--- The data Enclosed Below ---

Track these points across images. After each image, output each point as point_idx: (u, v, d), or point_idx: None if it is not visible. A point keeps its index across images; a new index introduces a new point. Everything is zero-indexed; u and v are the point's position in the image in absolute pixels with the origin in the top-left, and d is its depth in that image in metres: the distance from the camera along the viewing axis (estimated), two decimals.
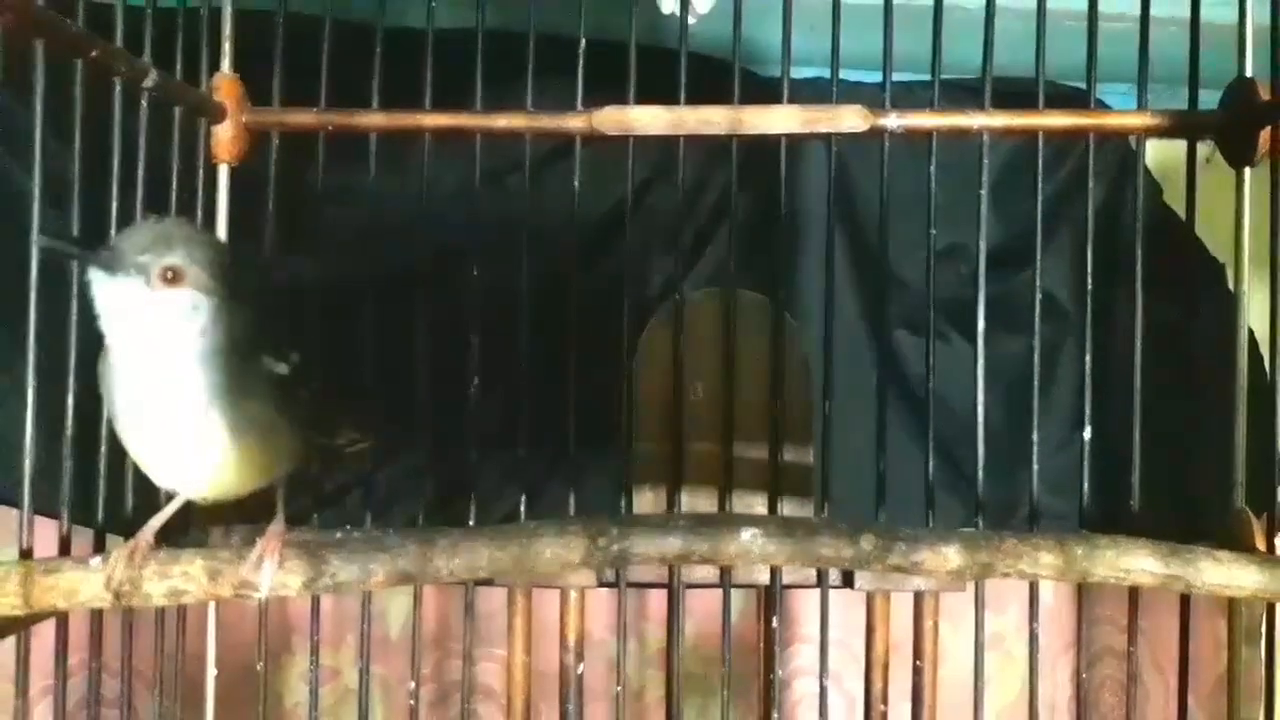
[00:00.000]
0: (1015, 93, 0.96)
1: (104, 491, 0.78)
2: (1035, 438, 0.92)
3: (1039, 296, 0.94)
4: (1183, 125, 0.93)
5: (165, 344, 0.61)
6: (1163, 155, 1.18)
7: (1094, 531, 0.79)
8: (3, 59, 0.65)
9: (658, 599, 1.29)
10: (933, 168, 0.94)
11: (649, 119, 0.95)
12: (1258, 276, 0.87)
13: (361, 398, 0.94)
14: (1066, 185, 1.30)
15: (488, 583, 0.92)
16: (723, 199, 1.25)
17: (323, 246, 0.97)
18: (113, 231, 0.77)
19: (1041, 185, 0.94)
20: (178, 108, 0.87)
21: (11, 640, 0.70)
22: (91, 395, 0.67)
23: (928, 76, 0.96)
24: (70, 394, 0.72)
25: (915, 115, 0.94)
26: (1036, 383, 0.93)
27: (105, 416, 0.70)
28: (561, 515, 0.91)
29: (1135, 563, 0.68)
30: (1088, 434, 0.92)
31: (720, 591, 0.96)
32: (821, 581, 0.95)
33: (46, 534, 0.72)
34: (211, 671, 0.93)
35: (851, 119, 0.94)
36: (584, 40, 0.96)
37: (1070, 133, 0.96)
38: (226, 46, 0.95)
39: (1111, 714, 1.34)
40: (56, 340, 0.71)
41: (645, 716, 1.39)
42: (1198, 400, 0.91)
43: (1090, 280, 0.94)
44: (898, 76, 0.96)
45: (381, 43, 0.96)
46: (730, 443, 0.96)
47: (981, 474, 0.92)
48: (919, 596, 0.94)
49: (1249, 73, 0.89)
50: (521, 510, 0.97)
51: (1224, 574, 0.68)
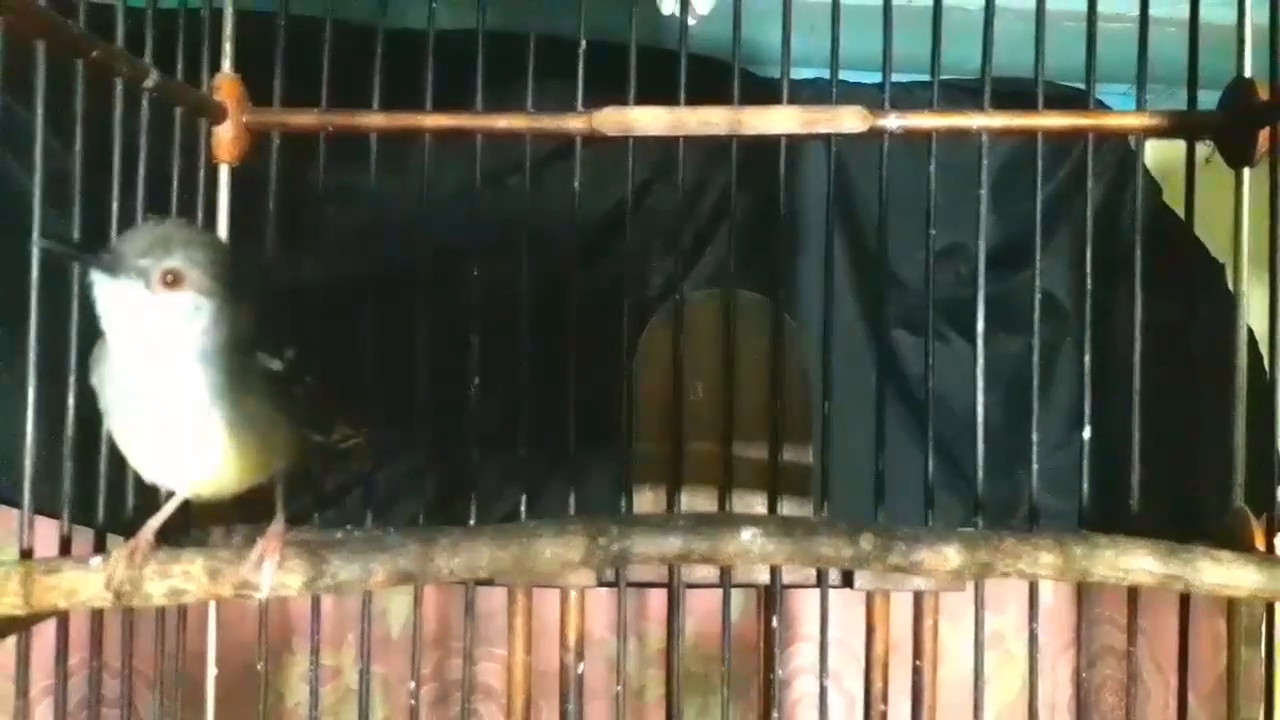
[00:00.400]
0: (1014, 93, 0.97)
1: (104, 491, 0.78)
2: (1035, 437, 0.92)
3: (1038, 296, 0.94)
4: (1182, 125, 0.93)
5: (166, 345, 0.62)
6: (1162, 155, 1.18)
7: (1093, 531, 0.80)
8: (4, 59, 0.65)
9: (658, 598, 1.29)
10: (932, 168, 0.94)
11: (649, 119, 0.95)
12: (1257, 276, 0.87)
13: (355, 394, 0.94)
14: (1066, 185, 1.31)
15: (488, 582, 0.92)
16: (722, 199, 1.25)
17: (323, 247, 0.97)
18: (114, 232, 0.77)
19: (1041, 186, 0.94)
20: (179, 108, 0.88)
21: (12, 640, 0.70)
22: (92, 395, 0.67)
23: (927, 77, 0.96)
24: (70, 394, 0.72)
25: (915, 116, 0.94)
26: (1036, 382, 0.93)
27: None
28: (561, 515, 0.91)
29: (1134, 562, 0.68)
30: (1087, 433, 0.92)
31: (720, 591, 0.96)
32: (821, 581, 0.95)
33: (47, 534, 0.72)
34: (212, 671, 0.93)
35: (851, 120, 0.94)
36: (584, 41, 0.96)
37: (1069, 133, 0.97)
38: (227, 47, 0.95)
39: (1111, 714, 1.35)
40: (56, 340, 0.71)
41: (645, 716, 1.39)
42: (1197, 400, 0.91)
43: (1089, 280, 0.94)
44: (897, 77, 0.96)
45: (382, 43, 0.96)
46: (730, 443, 0.96)
47: (981, 473, 0.92)
48: (919, 596, 0.94)
49: (1248, 73, 0.89)
50: (521, 510, 0.97)
51: (1223, 574, 0.68)
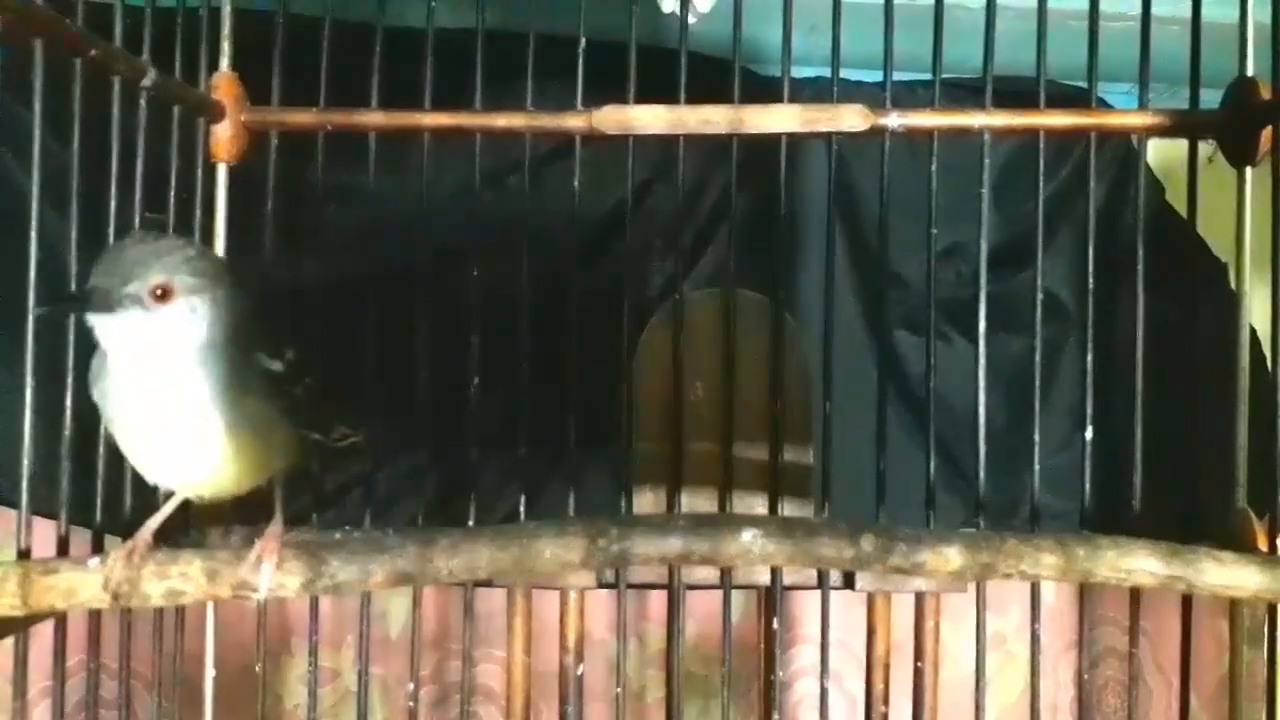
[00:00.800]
0: (1016, 92, 0.96)
1: (102, 492, 0.78)
2: (1036, 437, 0.92)
3: (1040, 296, 0.94)
4: (1184, 125, 0.93)
5: (168, 353, 0.62)
6: (1164, 154, 1.18)
7: (1095, 532, 0.79)
8: (2, 58, 0.65)
9: (658, 599, 1.29)
10: (934, 167, 0.94)
11: (649, 118, 0.94)
12: (1259, 276, 0.86)
13: (354, 394, 0.94)
14: (1068, 185, 1.30)
15: (487, 583, 0.92)
16: (723, 199, 1.25)
17: (322, 246, 0.97)
18: (111, 231, 0.77)
19: (1043, 185, 0.94)
20: (177, 107, 0.87)
21: (10, 641, 0.69)
22: (90, 395, 0.67)
23: (929, 76, 0.96)
24: (68, 394, 0.72)
25: (916, 115, 0.94)
26: (1038, 382, 0.93)
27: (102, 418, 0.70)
28: (561, 515, 0.91)
29: (1137, 563, 0.67)
30: (1089, 434, 0.92)
31: (721, 592, 0.96)
32: (822, 582, 0.95)
33: (45, 534, 0.71)
34: (210, 672, 0.93)
35: (852, 118, 0.94)
36: (584, 40, 0.96)
37: (1071, 132, 0.96)
38: (225, 45, 0.95)
39: (1114, 715, 1.34)
40: (54, 340, 0.71)
41: (645, 717, 1.38)
42: (1199, 400, 0.91)
43: (1091, 280, 0.93)
44: (898, 76, 0.96)
45: (381, 42, 0.96)
46: (730, 443, 0.96)
47: (982, 474, 0.92)
48: (920, 597, 0.94)
49: (1250, 72, 0.89)
50: (521, 511, 0.97)
51: (1226, 575, 0.67)
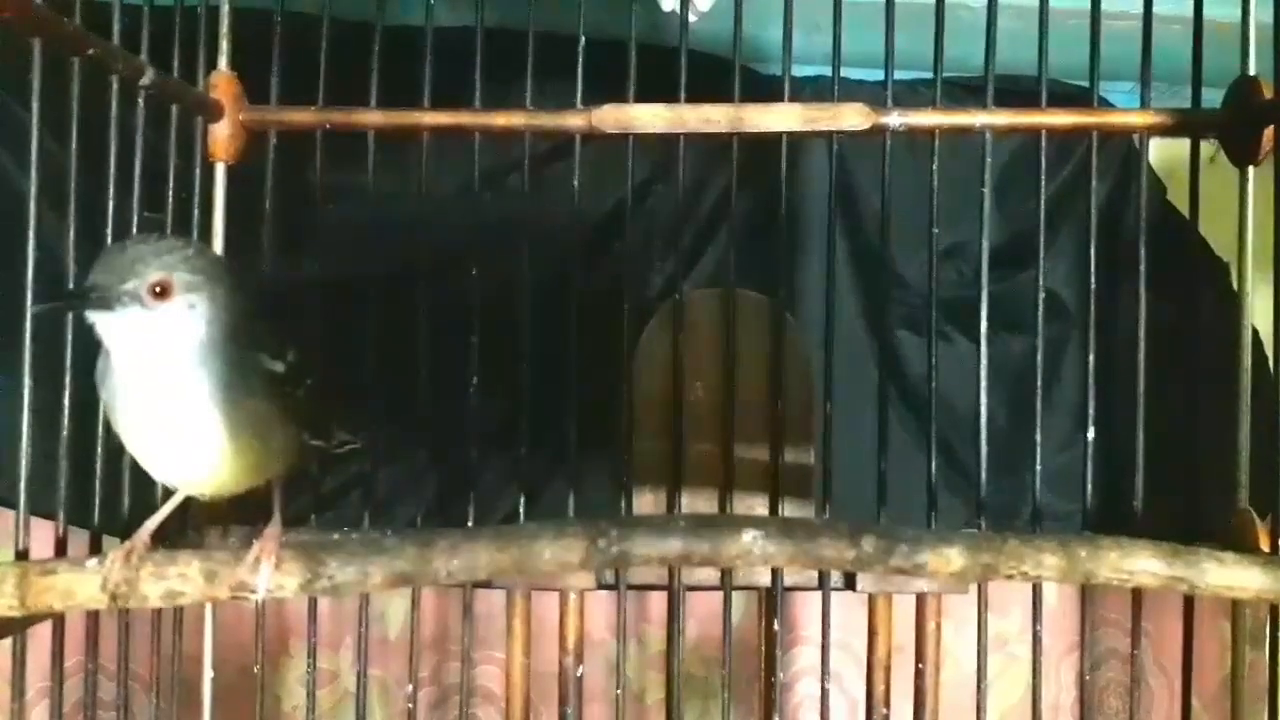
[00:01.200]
0: (1018, 91, 0.96)
1: (100, 493, 0.78)
2: (1038, 438, 0.92)
3: (1042, 296, 0.94)
4: (1186, 124, 0.93)
5: (171, 348, 0.62)
6: (1166, 154, 1.18)
7: (1097, 532, 0.79)
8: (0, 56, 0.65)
9: (658, 601, 1.28)
10: (935, 166, 0.94)
11: (649, 117, 0.94)
12: (1261, 275, 0.86)
13: (355, 398, 0.93)
14: (1069, 184, 1.30)
15: (487, 584, 0.91)
16: (723, 199, 1.24)
17: (321, 245, 0.97)
18: (109, 231, 0.77)
19: (1044, 184, 0.94)
20: (175, 106, 0.87)
21: (8, 642, 0.69)
22: (88, 396, 0.66)
23: (930, 75, 0.96)
24: (66, 395, 0.72)
25: (917, 114, 0.94)
26: (1040, 382, 0.92)
27: (101, 417, 0.70)
28: (561, 516, 0.91)
29: (1138, 564, 0.67)
30: (1091, 434, 0.92)
31: (721, 593, 0.95)
32: (823, 583, 0.95)
33: (43, 535, 0.71)
34: (209, 674, 0.93)
35: (853, 117, 0.94)
36: (584, 38, 0.96)
37: (1073, 131, 0.96)
38: (224, 44, 0.95)
39: (1116, 717, 1.34)
40: (53, 341, 0.70)
41: (645, 719, 1.38)
42: (1201, 400, 0.90)
43: (1093, 279, 0.93)
44: (900, 75, 0.96)
45: (380, 41, 0.96)
46: (730, 443, 0.95)
47: (984, 475, 0.92)
48: (921, 598, 0.94)
49: (1252, 71, 0.89)
50: (521, 511, 0.97)
51: (1228, 575, 0.67)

--- End of Enclosed The data ---

Among the entries above, the line containing "38: (226, 46, 0.95)", the line containing "51: (1224, 574, 0.68)", and all lines between them are to be restated word for word; nothing else belongs in the reply.

• [Solution for this problem]:
38: (226, 46, 0.95)
39: (1111, 714, 1.34)
40: (56, 340, 0.71)
41: (645, 716, 1.39)
42: (1198, 400, 0.91)
43: (1090, 280, 0.94)
44: (898, 76, 0.96)
45: (381, 43, 0.96)
46: (730, 443, 0.96)
47: (981, 474, 0.92)
48: (919, 596, 0.94)
49: (1249, 73, 0.89)
50: (521, 510, 0.97)
51: (1224, 574, 0.68)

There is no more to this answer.